Stored dataset items:

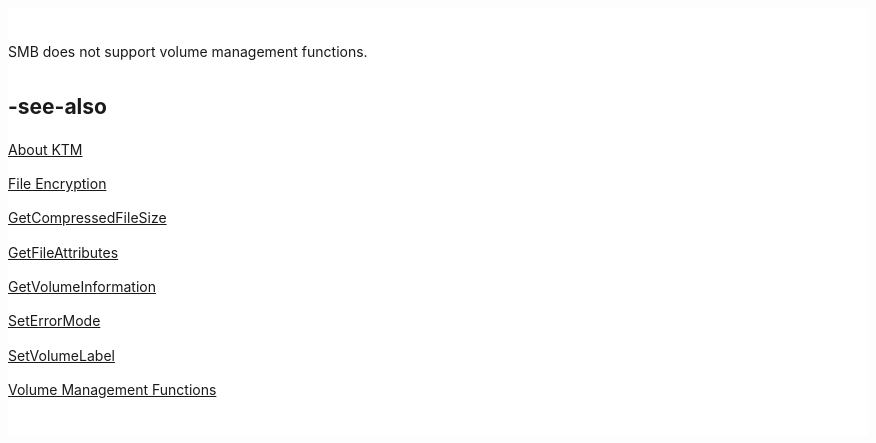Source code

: </td>
</tr>
</table>
 

SMB does not support volume management functions.




## -see-also




<a href="https://docs.microsoft.com/windows/desktop/Ktm/about-ktm">About KTM</a>



<a href="https://docs.microsoft.com/windows/desktop/FileIO/file-encryption">File Encryption</a>



<a href="https://docs.microsoft.com/windows/desktop/api/fileapi/nf-fileapi-getcompressedfilesizea">GetCompressedFileSize</a>



<a href="https://docs.microsoft.com/windows/desktop/api/fileapi/nf-fileapi-getfileattributesa">GetFileAttributes</a>



<a href="https://docs.microsoft.com/windows/desktop/api/fileapi/nf-fileapi-getvolumeinformationa">GetVolumeInformation</a>



<a href="https://docs.microsoft.com/windows/desktop/api/errhandlingapi/nf-errhandlingapi-seterrormode">SetErrorMode</a>



<a href="https://docs.microsoft.com/windows/desktop/api/winbase/nf-winbase-setvolumelabela">SetVolumeLabel</a>



<a href="https://docs.microsoft.com/windows/desktop/FileIO/volume-management-functions">Volume Management Functions</a>
 

 

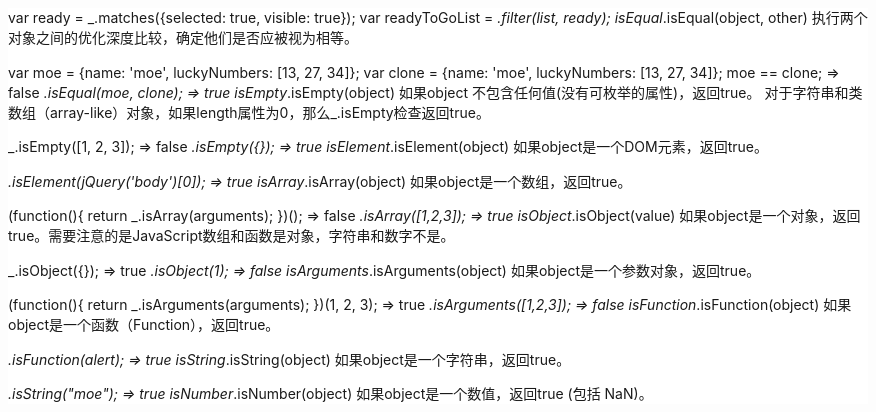 var ready = _.matches({selected: true, visible: true});
var readyToGoList = _.filter(list, ready);
isEqual_.isEqual(object, other) 
执行两个对象之间的优化深度比较，确定他们是否应被视为相等。

var moe   = {name: 'moe', luckyNumbers: [13, 27, 34]};
var clone = {name: 'moe', luckyNumbers: [13, 27, 34]};
moe == clone;
=> false
_.isEqual(moe, clone);
=> true
isEmpty_.isEmpty(object) 
如果object 不包含任何值(没有可枚举的属性)，返回true。 对于字符串和类数组（array-like）对象，如果length属性为0，那么_.isEmpty检查返回true。

_.isEmpty([1, 2, 3]);
=> false
_.isEmpty({});
=> true
isElement_.isElement(object) 
如果object是一个DOM元素，返回true。

_.isElement(jQuery('body')[0]);
=> true
isArray_.isArray(object) 
如果object是一个数组，返回true。

(function(){ return _.isArray(arguments); })();
=> false
_.isArray([1,2,3]);
=> true
isObject_.isObject(value) 
如果object是一个对象，返回true。需要注意的是JavaScript数组和函数是对象，字符串和数字不是。

_.isObject({});
=> true
_.isObject(1);
=> false
isArguments_.isArguments(object) 
如果object是一个参数对象，返回true。

(function(){ return _.isArguments(arguments); })(1, 2, 3);
=> true
_.isArguments([1,2,3]);
=> false
isFunction_.isFunction(object) 
如果object是一个函数（Function），返回true。

_.isFunction(alert);
=> true
isString_.isString(object) 
如果object是一个字符串，返回true。

_.isString("moe");
=> true
isNumber_.isNumber(object) 
如果object是一个数值，返回true (包括 NaN)。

(ASSIGNMENT) The answer must consist of every line in the records above that contains the word "isElement".

(WRITTEN REPLY)
isElement_.isElement(object) 
_.isElement(jQuery('body')[0]);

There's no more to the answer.